Favoriser un travail en réseau et le pérenniser
« Parmi les nombreuses initiatives locales existantes, l’expérience du centre régional de prévention des conduites suicidaires du Rhône-Alpes offre un bon exemple d’un travail en réseau entre les professionnels de santé et les associations » remarque Didier Bernus. Un tel centre, outre qu’il collecte et la mise à disposition informations, permet de diffuser les bonnes pratiques de repérage, ainsi que les données, auprès des institutions responsables. Le CESE souligne également, dans son avis, le rôle important que jouent les organisations étudiantes et les mouvements de jeunesse dans les actions de prévention, et le rôle de médiation de premier plan que jouent les associations. Toutes ces initiatives devant être soutenues pour une meilleur prévention et prise en charge de la crise suicidaire.

[CONSIGNES]
1 > Pour chacune des affirmations (a), (b) et (c), dites si l'extrait sur la prévention du suicide la confirme, en répondant par oui ou par non et en citant les mots du texte qui tranchent. (a) Didier Bernus présente l'expérience du centre régional de Rhône-Alpes comme un exemple de travail en réseau. (b) Selon le CESE, les organisations étudiantes ne jouent qu'un rôle secondaire dans la prévention. (c) Le CESE reconnaît aux associations un rôle de médiation de premier plan.
2 > Prolongez l'extrait sur la prévention du suicide à partir de sa dernière phrase.

Enregistrements issus d'un jeu de données

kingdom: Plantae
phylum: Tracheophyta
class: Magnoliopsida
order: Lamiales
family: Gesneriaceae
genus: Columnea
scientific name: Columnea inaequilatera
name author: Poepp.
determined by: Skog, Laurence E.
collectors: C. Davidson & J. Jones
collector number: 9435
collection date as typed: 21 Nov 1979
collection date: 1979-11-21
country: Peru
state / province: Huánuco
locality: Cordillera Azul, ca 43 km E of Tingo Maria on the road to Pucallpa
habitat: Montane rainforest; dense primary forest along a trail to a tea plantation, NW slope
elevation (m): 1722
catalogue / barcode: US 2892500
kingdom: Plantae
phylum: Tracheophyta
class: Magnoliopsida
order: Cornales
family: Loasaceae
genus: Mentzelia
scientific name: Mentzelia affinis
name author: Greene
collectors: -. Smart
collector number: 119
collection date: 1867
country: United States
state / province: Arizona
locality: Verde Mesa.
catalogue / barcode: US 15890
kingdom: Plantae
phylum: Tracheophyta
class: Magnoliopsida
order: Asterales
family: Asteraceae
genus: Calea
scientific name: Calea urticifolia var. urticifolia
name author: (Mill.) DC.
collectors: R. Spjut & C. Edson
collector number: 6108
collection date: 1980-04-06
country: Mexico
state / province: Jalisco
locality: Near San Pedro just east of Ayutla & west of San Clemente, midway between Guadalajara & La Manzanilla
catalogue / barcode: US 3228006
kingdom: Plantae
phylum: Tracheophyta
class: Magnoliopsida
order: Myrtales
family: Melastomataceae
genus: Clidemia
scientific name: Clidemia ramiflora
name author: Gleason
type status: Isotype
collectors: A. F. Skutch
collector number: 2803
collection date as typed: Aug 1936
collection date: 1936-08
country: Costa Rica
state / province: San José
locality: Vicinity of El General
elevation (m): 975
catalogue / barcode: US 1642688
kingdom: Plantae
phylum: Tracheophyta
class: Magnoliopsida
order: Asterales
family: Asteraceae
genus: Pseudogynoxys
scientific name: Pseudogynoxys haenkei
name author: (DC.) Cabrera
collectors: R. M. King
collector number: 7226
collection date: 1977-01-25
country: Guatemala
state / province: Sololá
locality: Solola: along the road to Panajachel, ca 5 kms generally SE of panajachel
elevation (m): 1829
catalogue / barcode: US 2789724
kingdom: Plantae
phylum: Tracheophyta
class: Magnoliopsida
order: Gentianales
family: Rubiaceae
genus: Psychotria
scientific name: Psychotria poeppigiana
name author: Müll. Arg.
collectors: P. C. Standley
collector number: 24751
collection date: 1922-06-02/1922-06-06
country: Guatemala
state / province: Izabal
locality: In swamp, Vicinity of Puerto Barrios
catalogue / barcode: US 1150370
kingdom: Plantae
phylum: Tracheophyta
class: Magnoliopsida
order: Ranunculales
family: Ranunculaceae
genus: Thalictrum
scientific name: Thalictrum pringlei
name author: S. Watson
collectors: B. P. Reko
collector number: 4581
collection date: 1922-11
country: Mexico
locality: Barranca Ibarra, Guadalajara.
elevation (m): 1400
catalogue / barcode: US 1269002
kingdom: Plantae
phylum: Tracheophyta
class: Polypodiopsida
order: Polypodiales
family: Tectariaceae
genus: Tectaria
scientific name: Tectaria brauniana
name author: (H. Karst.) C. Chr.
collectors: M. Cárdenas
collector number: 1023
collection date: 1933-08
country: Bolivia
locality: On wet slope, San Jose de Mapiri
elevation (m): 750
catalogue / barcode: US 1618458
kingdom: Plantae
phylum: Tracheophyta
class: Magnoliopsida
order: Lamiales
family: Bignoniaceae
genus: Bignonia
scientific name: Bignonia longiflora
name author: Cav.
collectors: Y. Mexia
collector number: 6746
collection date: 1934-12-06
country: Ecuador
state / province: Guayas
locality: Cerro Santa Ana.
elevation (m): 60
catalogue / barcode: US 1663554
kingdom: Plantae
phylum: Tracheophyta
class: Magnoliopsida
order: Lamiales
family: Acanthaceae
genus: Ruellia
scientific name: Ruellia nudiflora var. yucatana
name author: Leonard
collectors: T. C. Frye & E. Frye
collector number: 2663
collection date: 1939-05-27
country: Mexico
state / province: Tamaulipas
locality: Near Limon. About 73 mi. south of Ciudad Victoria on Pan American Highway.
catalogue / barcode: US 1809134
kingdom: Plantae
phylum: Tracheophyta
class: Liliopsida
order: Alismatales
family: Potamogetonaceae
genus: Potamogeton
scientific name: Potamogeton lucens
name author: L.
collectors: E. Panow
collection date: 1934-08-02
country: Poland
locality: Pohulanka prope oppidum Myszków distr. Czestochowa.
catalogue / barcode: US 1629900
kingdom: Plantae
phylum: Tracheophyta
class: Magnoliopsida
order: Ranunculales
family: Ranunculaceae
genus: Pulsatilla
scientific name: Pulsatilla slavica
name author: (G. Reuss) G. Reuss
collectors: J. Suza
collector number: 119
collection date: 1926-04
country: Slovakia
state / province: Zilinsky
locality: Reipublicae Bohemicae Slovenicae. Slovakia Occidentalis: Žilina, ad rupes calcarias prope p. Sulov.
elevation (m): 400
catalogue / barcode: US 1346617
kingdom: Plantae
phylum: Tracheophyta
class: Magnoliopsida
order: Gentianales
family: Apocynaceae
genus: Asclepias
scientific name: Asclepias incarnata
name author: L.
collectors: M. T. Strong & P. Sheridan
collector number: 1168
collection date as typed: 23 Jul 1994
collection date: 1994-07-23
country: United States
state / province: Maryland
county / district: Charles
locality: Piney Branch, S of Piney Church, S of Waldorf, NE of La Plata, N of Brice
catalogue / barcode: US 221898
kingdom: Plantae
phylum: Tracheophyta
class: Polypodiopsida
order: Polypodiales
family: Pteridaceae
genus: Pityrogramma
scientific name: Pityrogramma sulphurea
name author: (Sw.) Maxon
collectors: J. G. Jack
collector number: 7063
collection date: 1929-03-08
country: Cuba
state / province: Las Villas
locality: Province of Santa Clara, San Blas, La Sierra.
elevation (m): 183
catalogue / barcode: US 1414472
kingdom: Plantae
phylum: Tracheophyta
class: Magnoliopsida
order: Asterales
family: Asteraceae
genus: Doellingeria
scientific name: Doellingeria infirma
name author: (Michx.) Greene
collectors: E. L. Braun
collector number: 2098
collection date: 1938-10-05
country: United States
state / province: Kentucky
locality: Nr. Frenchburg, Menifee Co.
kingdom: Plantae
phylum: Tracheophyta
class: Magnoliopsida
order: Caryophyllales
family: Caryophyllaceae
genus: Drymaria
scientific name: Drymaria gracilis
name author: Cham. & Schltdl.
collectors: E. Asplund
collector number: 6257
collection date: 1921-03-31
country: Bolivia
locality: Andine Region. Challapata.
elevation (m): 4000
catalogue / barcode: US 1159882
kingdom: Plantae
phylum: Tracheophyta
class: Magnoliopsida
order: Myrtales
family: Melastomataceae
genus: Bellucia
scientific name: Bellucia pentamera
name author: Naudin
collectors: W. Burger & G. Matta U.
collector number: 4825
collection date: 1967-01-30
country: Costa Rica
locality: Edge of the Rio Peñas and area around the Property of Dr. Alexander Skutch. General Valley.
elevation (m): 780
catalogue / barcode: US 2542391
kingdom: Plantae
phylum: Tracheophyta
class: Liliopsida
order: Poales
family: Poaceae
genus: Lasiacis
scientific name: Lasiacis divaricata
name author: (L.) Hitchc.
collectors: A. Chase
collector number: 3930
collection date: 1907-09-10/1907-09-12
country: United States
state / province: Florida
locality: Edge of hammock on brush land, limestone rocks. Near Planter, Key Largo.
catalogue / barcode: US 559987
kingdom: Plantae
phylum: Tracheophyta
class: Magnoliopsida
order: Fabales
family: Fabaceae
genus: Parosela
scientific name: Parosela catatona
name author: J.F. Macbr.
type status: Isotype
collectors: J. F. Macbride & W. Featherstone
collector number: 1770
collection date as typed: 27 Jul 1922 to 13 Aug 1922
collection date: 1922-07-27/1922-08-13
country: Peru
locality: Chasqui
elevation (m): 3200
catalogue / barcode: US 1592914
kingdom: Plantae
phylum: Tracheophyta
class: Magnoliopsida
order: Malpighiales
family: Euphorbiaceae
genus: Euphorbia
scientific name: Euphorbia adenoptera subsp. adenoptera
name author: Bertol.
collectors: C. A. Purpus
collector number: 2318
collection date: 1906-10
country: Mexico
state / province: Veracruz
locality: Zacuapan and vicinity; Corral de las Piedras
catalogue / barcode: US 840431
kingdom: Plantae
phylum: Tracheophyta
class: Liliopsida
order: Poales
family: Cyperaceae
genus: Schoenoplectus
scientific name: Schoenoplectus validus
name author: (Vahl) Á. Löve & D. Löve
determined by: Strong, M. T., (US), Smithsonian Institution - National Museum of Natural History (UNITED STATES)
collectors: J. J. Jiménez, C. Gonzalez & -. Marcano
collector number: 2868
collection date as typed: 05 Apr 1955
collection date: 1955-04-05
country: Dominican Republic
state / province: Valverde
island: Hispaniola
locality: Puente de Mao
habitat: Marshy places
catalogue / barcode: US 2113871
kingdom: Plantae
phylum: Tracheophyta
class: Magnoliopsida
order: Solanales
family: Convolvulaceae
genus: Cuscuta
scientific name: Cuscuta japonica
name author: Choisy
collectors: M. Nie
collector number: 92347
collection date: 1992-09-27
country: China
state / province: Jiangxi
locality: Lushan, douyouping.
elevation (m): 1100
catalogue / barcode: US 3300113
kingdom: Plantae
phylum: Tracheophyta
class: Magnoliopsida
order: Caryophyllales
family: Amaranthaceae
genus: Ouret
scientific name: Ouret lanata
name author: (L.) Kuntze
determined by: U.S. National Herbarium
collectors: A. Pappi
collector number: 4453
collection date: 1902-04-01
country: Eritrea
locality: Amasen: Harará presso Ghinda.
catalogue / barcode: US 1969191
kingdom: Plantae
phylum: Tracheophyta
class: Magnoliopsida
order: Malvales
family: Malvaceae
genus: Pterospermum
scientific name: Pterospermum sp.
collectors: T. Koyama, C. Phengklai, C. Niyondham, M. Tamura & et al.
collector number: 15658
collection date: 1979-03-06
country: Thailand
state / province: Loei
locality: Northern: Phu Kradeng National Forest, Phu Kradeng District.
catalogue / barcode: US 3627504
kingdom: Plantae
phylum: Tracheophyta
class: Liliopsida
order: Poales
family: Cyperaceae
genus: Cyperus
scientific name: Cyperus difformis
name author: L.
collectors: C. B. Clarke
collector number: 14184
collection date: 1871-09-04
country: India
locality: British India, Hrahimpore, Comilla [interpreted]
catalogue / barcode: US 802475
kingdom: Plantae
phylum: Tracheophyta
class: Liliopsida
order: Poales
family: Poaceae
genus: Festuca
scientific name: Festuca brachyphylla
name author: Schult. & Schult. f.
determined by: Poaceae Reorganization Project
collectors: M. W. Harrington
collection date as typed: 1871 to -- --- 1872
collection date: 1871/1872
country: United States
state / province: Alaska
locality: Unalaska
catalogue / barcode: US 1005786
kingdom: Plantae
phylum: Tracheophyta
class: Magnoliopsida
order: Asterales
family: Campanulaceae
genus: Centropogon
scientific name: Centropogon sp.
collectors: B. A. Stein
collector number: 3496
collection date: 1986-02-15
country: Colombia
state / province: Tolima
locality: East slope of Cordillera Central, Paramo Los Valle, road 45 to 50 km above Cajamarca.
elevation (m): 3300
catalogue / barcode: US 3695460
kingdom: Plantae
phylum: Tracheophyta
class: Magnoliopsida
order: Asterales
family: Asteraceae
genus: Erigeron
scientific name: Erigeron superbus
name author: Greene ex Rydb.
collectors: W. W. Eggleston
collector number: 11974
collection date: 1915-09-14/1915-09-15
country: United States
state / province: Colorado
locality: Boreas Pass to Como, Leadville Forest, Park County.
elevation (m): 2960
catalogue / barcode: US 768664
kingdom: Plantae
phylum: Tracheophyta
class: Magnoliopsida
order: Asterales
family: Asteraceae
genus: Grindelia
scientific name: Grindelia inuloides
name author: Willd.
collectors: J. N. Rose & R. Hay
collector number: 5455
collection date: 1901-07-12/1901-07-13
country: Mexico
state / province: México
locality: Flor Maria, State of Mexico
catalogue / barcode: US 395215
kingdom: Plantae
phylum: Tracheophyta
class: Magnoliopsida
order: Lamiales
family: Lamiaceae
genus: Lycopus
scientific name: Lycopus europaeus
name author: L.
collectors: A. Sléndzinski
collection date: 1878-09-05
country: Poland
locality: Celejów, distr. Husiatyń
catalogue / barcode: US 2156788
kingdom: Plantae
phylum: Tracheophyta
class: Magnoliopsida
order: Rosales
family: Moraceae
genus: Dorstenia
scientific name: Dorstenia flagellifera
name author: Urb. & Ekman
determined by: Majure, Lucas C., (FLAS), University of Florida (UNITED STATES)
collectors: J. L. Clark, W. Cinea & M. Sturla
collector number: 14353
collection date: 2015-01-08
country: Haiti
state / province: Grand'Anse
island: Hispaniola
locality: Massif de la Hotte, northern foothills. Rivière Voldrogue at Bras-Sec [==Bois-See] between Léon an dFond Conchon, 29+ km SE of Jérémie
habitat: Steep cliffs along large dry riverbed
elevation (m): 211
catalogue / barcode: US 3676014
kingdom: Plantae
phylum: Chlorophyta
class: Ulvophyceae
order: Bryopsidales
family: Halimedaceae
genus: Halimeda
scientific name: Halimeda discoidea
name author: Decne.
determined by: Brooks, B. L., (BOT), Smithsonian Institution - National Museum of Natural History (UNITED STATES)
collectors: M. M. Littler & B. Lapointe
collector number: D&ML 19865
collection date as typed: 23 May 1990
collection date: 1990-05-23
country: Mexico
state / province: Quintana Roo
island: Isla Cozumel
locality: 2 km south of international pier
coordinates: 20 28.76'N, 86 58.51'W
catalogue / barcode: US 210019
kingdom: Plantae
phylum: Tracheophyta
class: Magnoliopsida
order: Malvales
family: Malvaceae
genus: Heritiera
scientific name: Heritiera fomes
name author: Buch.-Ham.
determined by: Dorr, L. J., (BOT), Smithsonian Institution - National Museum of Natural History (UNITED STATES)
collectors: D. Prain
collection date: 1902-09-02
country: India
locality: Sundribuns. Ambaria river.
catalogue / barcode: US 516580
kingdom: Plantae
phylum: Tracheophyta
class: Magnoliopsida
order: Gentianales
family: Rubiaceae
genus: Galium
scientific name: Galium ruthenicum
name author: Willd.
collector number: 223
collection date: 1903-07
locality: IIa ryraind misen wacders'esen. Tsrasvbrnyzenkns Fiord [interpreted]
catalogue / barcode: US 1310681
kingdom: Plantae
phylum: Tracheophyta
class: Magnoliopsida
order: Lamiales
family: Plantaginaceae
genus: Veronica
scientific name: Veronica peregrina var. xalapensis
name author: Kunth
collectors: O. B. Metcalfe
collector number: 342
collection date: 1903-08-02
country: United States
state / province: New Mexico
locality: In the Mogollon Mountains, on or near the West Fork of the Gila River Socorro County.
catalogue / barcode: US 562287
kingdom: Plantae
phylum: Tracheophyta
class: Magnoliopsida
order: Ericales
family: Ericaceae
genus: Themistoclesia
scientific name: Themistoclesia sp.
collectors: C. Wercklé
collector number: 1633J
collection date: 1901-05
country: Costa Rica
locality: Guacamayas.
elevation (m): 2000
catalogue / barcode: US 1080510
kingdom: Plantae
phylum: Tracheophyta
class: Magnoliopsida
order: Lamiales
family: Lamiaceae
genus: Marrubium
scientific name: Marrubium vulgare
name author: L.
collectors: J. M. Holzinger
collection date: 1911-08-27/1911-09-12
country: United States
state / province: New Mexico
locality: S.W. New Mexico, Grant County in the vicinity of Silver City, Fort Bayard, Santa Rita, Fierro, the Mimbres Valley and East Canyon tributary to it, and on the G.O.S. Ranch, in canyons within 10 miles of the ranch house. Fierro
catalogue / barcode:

[RÉPONSES]
1 >
(a) Oui : « l’expérience du centre régional de prévention des conduites suicidaires du Rhône-Alpes offre un bon exemple d’un travail en réseau entre les professionnels de santé et les associations ».
(b) Non : « le rôle important que jouent les organisations étudiantes et les mouvements de jeunesse dans les actions de prévention ».
(c) Oui : « le rôle de médiation de premier plan que jouent les associations ».

2 >
Créer un observatoire national des suicides
Cet observatoire valorisant les résultats de travaux de recherche français et étranger, travaillerait en lien étroit avec des centres territoriaux de prévention du suicide et aurait pour mission d’analyser et de partager les données épidémiologies, cliniques et sociologiques relatives au suicide. La centralisation de ces données et leur homogénéisation, contribuerait à l’identification des facteurs de risque, à l’évaluation des pratiques préventives et permettrait ainsi à un meilleur ciblage des actions de prévention. Structure légère, il réunirait des professionnels (médecins, sociologues, etc.) et travaillerait en lien avec des partenaires comme la Direction générale de la santé, l’Inserm, l’InVS etc. Cet observatoire national prendrait appui sur les acteurs de terrain. Dans les régions qui ne disposent pas encore de centres de ressources dédiés, des structures comme les observatoires régionaux de santé pourraient remplir ce rôle de mutualisation des données régionales. 3
Faire de la prévention du suicide, l’affaire de tous
Le travail est un facteur de prévention du suicide, mais les organisations, le management, les modes de régulation, peuvent aussi dans certains cas générer une souffrance et des risques psychosociaux. Cet avis promeut une meilleure collaboration entre les professionnels de santé et les équipes managériales. Le CESE travaille également sur une saisine sur La prévention des risques psychosociaux. Enfin, comme le souligne Didier Bernus : « au-delà de toutes les actions de prévention active spécifiques à mettre en oeuvre, la prévention du suicide doit aussi devenir l’affaire de tous dans la Cité ». Pour cela, l’avis du CESE préconise d’élever la prévention du suicide au rang de grande cause nationale et de mettre en œuvre une campagne nationale de prévention, sur le modèle de celles pour la sécurité routière qui ont largement fait leurs preuves.